Cinqüenta segundos depois, não agüentava mais aquela ladainha. Era difícil acreditar que estavam passando os 25 minutos do recreio discutindo quem vai matar quem pegou o pebolim. Olhei para o Felipe (o menino que não sabe o que significa month) com olhos de socorro. Aquele olhar no qual se envia implicitamente uma mensagem: “Muda de assunto, por favor”. Provavelmente meu suplicio deve ter sido enviado em inglês, mas, mesmo desviando o olhar, ele trocou a pauta da roda: “Eu paguei dois reais pela cafeteira e nunca tomei um gole de café”, retrucou, tentando remediar o ódio dos colegas para com quem afanou o pebolim doado ao DAGE. Ainda bem que eu não contribuí com a cafeteira. A única coisa que doei para o DAGE foram 50 centavos para fazerem uns cartazes de divulgação da Desnortenha-se, uma festa da Geografia (cuja qual eu nunca fui) que acontece toda terça-feira à noite.
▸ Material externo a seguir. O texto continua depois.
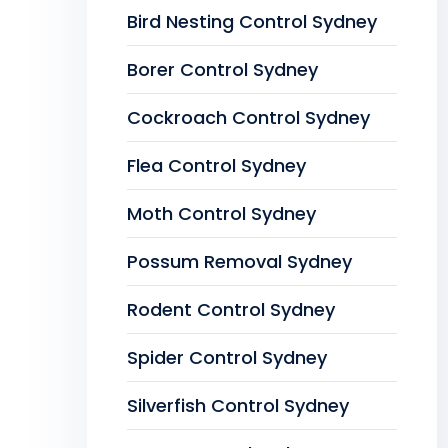
Bird Nesting Control Sydney
Borer Control Sydney
Cockroach Control Sydney
Flea Control Sydney
Moth Control Sydney
Possum Removal Sydney
Rodent Control Sydney
Spider Control Sydney
Silverfish Control Sydney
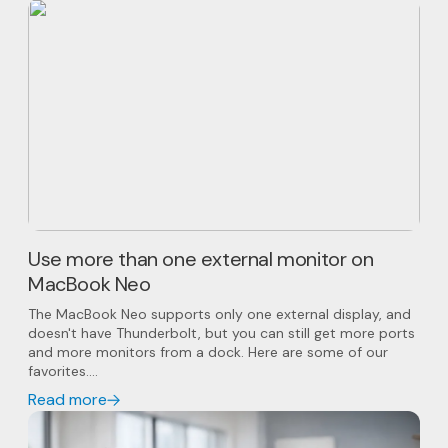
Use more than one external monitor on
MacBook Neo
The MacBook Neo supports only one external display, and
doesn't have Thunderbolt, but you can still get more ports
and more monitors from a dock. Here are some of our
favorites....
Read more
Enfim, o cafezinho substitui o futebol: “Um dia uma guria fez café e eu pedi um golezinho e ela disse NÃO!”, lamenta o garoto-do-mês (entendeu o trocadilho?). “Aquela cafeteira é muito pequena, deve fazer umas três xícaras de café só”, argumenta o quase-intelecutal Théo e seus agudos. “A Nana trouxe café esses dias”, retruca alguém, “Mas deve ter escondido”, responde outro qualquer. Nesse momento, o foco da conversa muda novamente. É hora de falar mal da FACED, a Faculdade de Educação da UFRGS. Quem quer lecionar, precisa aprender pedagogia, precisa passar pela FACED. “Não agüento aquelas mina falando besteira pra se mostrar pro professor”, garante um dos colegas que adora mostrar o chiclete enquanto fala. “Minas burras. Não calam a boca na aula”, garante novamente, deixando-me perceber que é de tutti-fruti.
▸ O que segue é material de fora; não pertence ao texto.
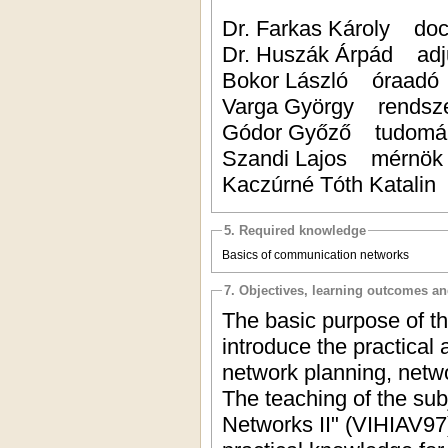
Dr. Farkas Károly
Dr. Huszák Árpád 
Bokor László óra
Varga György rendsz
Gódor Győző tudomá
Szandi Lajos mé
Kaczúrné Tóth Katal
5. Required knowledge
Basics of communication networks
7. Objectives, learning outcomes a
The basic purpose of th
introduce the practical
network planning, netwo
The teaching of the sub
Networks II" (VIHIAV97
“Vocês apóiam tanto o socialismo e não sabem nem dividir o café”, volto ao assunto inacabado. Oito segundos de silêncio depois, a mistura de japonês com alguma coisa responde: “Vai pra PUC, Fernanda, vai”. Algumas risadas e eu não me rendo. Ao contrário do que Diogo (Mainardi) sugeriu, não compro todas as brigas e discussões que despencam na minha frente. Ainda mais quando estou com sérios problemas, que não se resumem a uma mesa de pebolim e um gole de café. Sendo que meu horror (inexplicável) aos orientais é inexplicável. E, sendo assim, coitado do japa.
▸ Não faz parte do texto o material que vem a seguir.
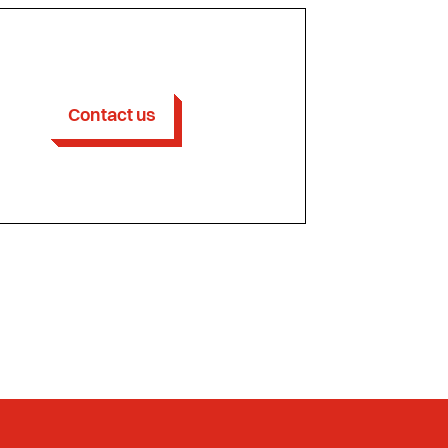
Contact us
Desde o primeiro dia que eu vi ele, não fui com a cara. Aquele gurizinho redondo, de olhinhos puxados, sentado na escada e esperando quietinho o deboche dos veteranos me pareceu estranho demais. Quando li no papel “Ricardo sobrenome-estranho” e o apontei, ele virou a cabeça pro chão. Conclui que só podia ser ele o vigésimo quarto colocado do vestibular. Minha cisma com orientais não começou aí. Ela vem de antes. Adoro as meninas japonesas, chinesas e coreanas. Mas os indivíduos do sexo masculino me causam uma (estranha) sensação de estranheza. Enfim, não sou adepta da simpatia quando em presença de olhos puxados.

“Pelo menos na PUC ninguém briga por café”, decido não me entregar, seguindo o conselho do ícone Mainardi. Marília me olha com cara de quem pensa que em faculdade particular só estudam magnatas. O Renan vira meio de costas, como se preferisse não ter escutado meu comentário. O japonês faz cara de debochado (ou será que essa é a única cara que ele tem?). Não me importo. Respiro fundo três vezes, como minha fonoaudióloga ensinou: “Fe, tu não tem idéia de quanto isso acalma”, relembro mentalmente do conselho.

O banco verde parece até mais próximo, mas é hora de voltar para a aula-sonífera. O causo do pebolim não se resolve e a Marília volta a afirmar que matará quem o trancou na sala do PET. Dizem por aí que ela só ganhou o primeiro campeonato de fal-flu do DAGE pois tinha como dupla o Tinga. Por mais feminista que eu seja, até acredito na teoria. Esse é o típico caso no qual os homens deveriam se preocupar com o futebol e as mulheres com o café.